Arriving at an invitation-only social event you discover to your utter dismay that you are the only one wearing a suit. Everyone else is dressed casually for a cookout around a pool. You can feel the stares and the unspoken question hanging in the air. “Didn’t you get the memo?” Almost everyone has either experienced it or dreamed about it in a nightmare. Why do we feel so awkward or out of place on such occasions?
We all have a desire to fit in and to be accepted as part of the group. Most of us have grown up watching how our own culture treats people who are either oblivious to or who refuse to accept the cultural norms around them. Such offenders are usually avoided, isolated, made the brunt of inside jokes, or even mocked openly.
The ways a local culture imposes unspoken demands on its subjects are many and varied: dress code, speaking accent, manners, body language, vocabulary, tone of voice, speaking volume, and the list goes on. Local people never speak about these things because they don’t have to—they just know the way people behave. Everyone who does not fit their pattern is obviously an outsider.
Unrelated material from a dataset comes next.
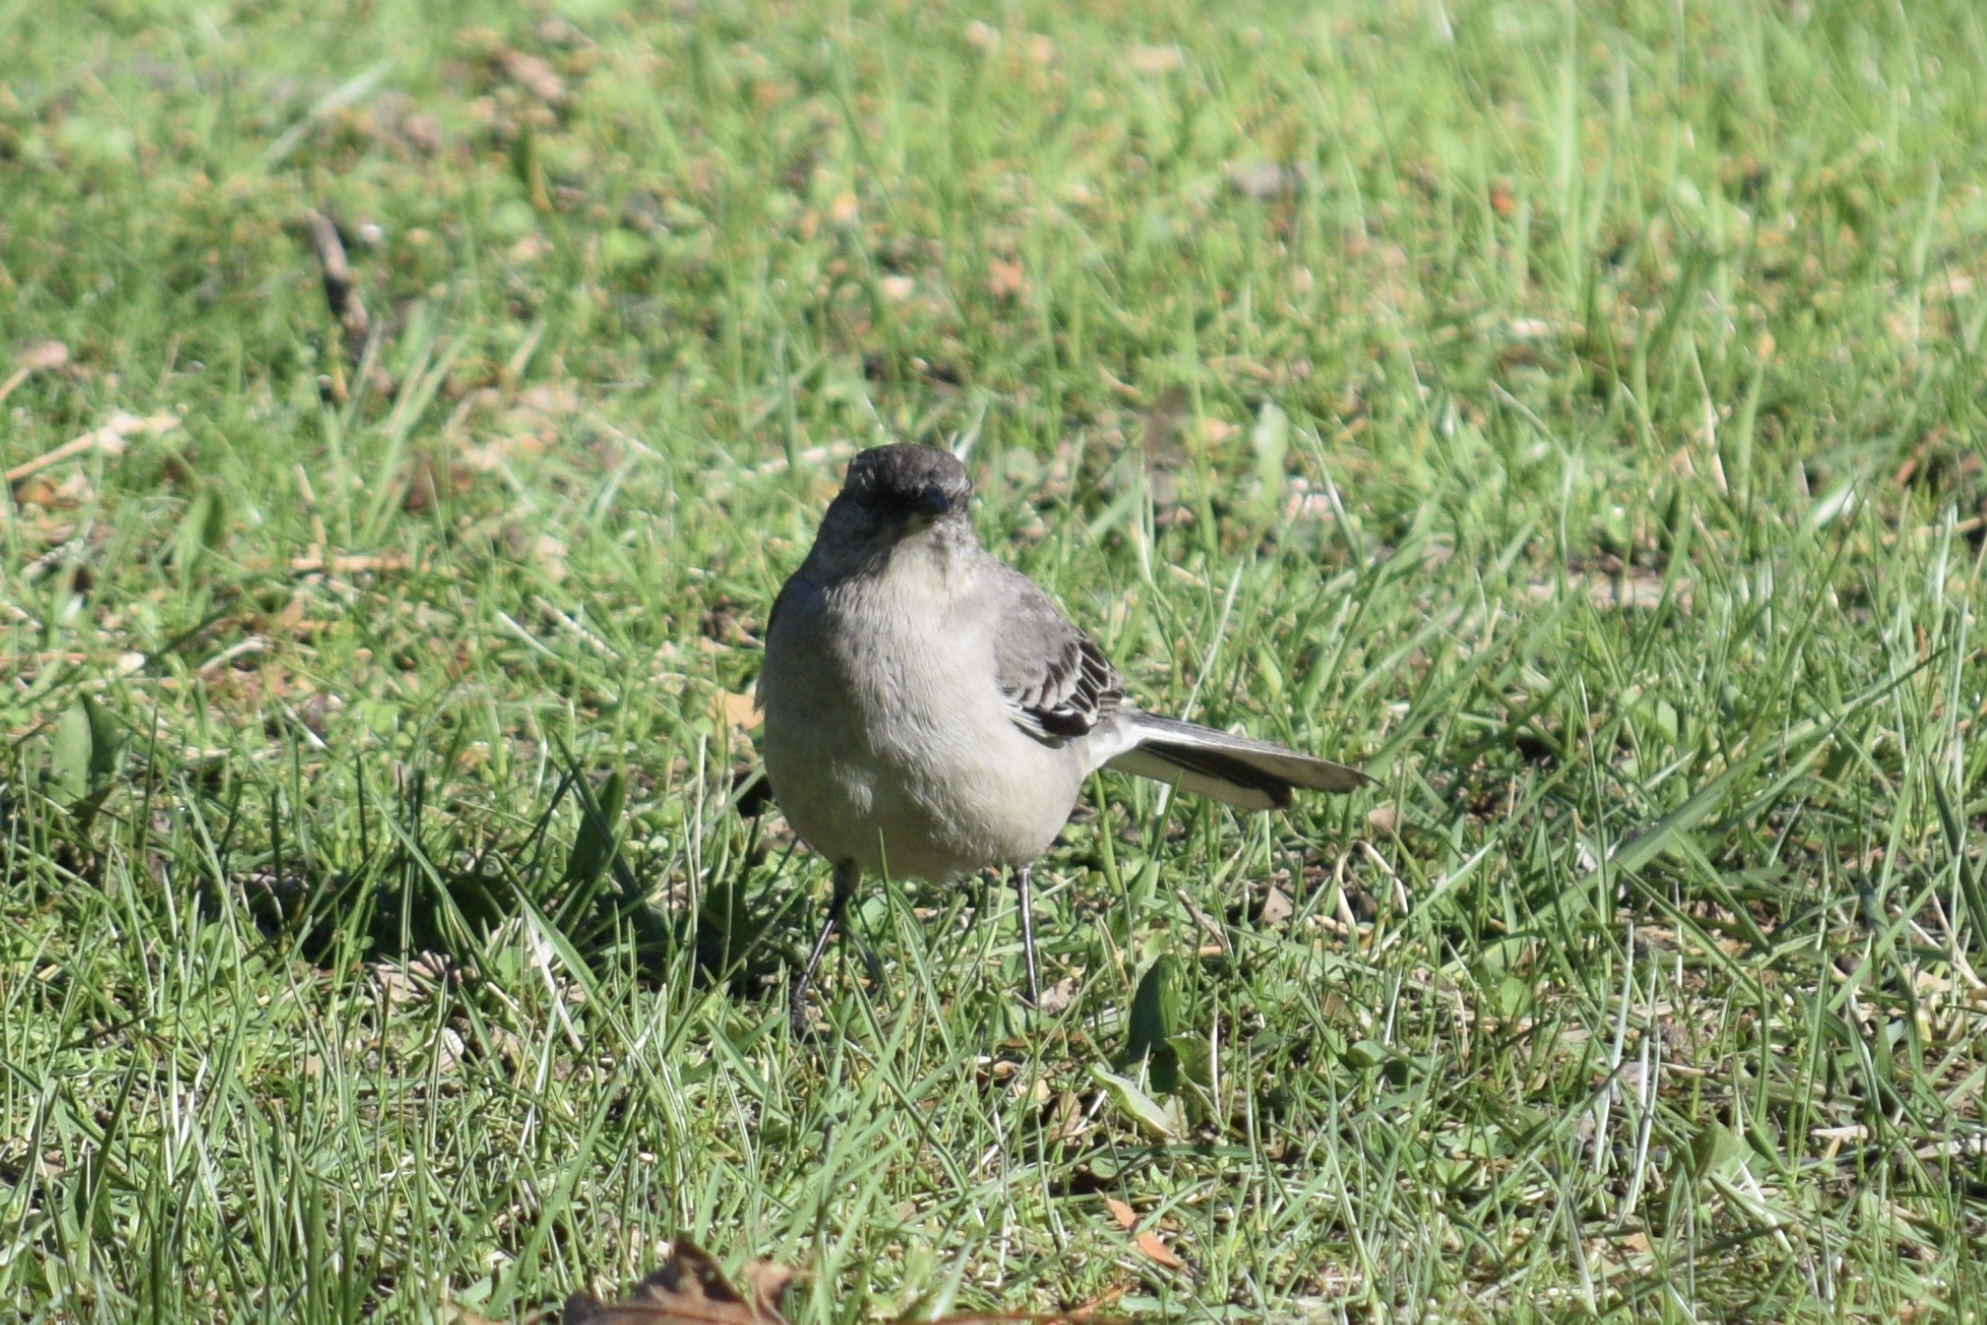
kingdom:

One simple example we experienced while living in central Europe was the fact that polite people there do not speak loudly in public and rarely speak at all on elevators or public transit. Children and teenagers are given a certain latitude—adults are not. While living there it was fairly easy to make that adjustment. Soon it was easy to identify American tourists on any bus, train, or even at local restaurants. At first it was humorous to notice. After a while, it became so annoying that it was easy to emulate local citizens and roll your eyes before getting off at the next stop and walking away from “the tourists.” After all, people who live here don’t behave that way.
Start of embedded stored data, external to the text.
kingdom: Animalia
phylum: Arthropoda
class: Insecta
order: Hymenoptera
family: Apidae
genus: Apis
Imagine being one of those tourists—fresh off the plane—completely oblivious to local unspoken rules of politeness, attempting to give out gospel tracts. As person after person walks away from you in disgust, you are completely oblivious as to the real reason. It would be too easy to imagine that it is these people who are rude while you are being persecuted because of the gospel. In fact, the opposite is the case. They are not rejecting the gospel at all. They are rejecting a person they perceive to be impolite and who shows little respect for their culture or ways of life. With a little orientation and sensitivity, the results might be completely different.
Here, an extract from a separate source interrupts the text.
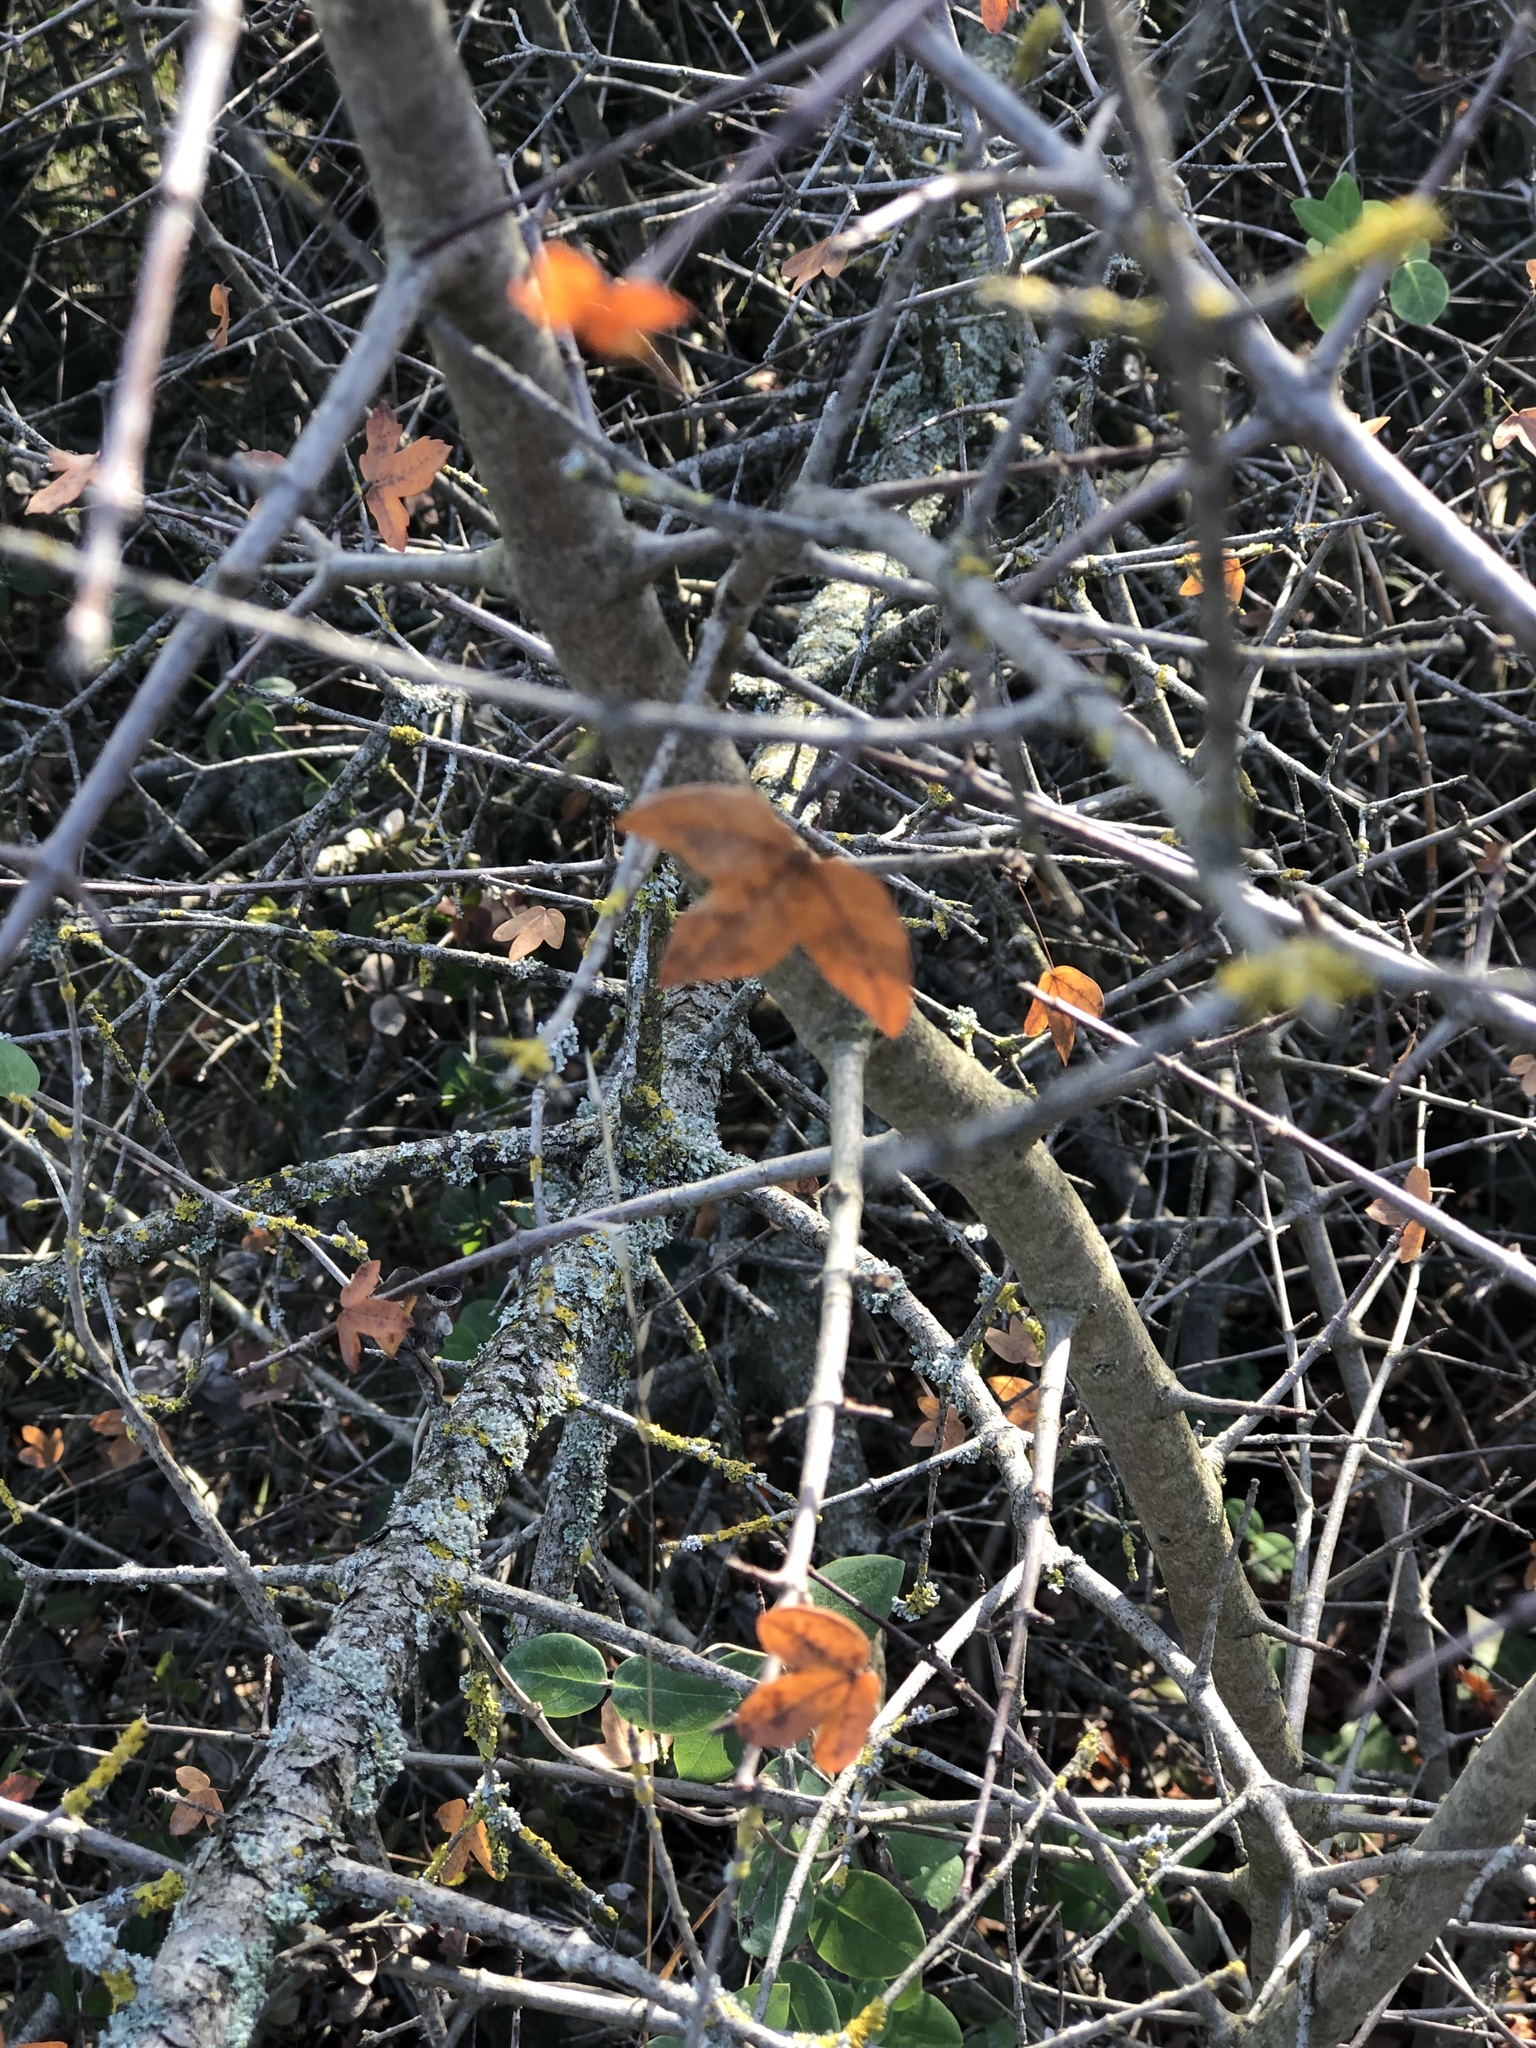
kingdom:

Every culture demands its own price to become an insider. Pat Burroughs, a missionary friend serving with another organization, once put it to me this way: “There is always a cultural price to pay to take the gospel to a people group different from our own.” Humanly speaking, the ability of a missionary to successfully penetrate any people group with the gospel is largely dependent on his or her willingness to pay the cultural price in order to win a hearing for the message of Jesus Christ.
Describing the price of cross-cultural ministry, the Apostle Paul said it best: For though I am free from all men, I have made myself a servant to all, that I might win the more; and to the Jews I became as a Jew, that I might win Jews; . . . to the weak I became as weak, that I might win the weak. I have become all things to all men, that I might by all means save some (1 Corinthians 9:19–22).
Imagine the changes Paul must have experienced during his life and ministry in order to win Jews, Greeks, Romans, slaves, soldiers, prisoners, and merchants, both men and women. Pray for our missionaries to be willing to pay the cultural price in order to communicate the gospel effectively to all people.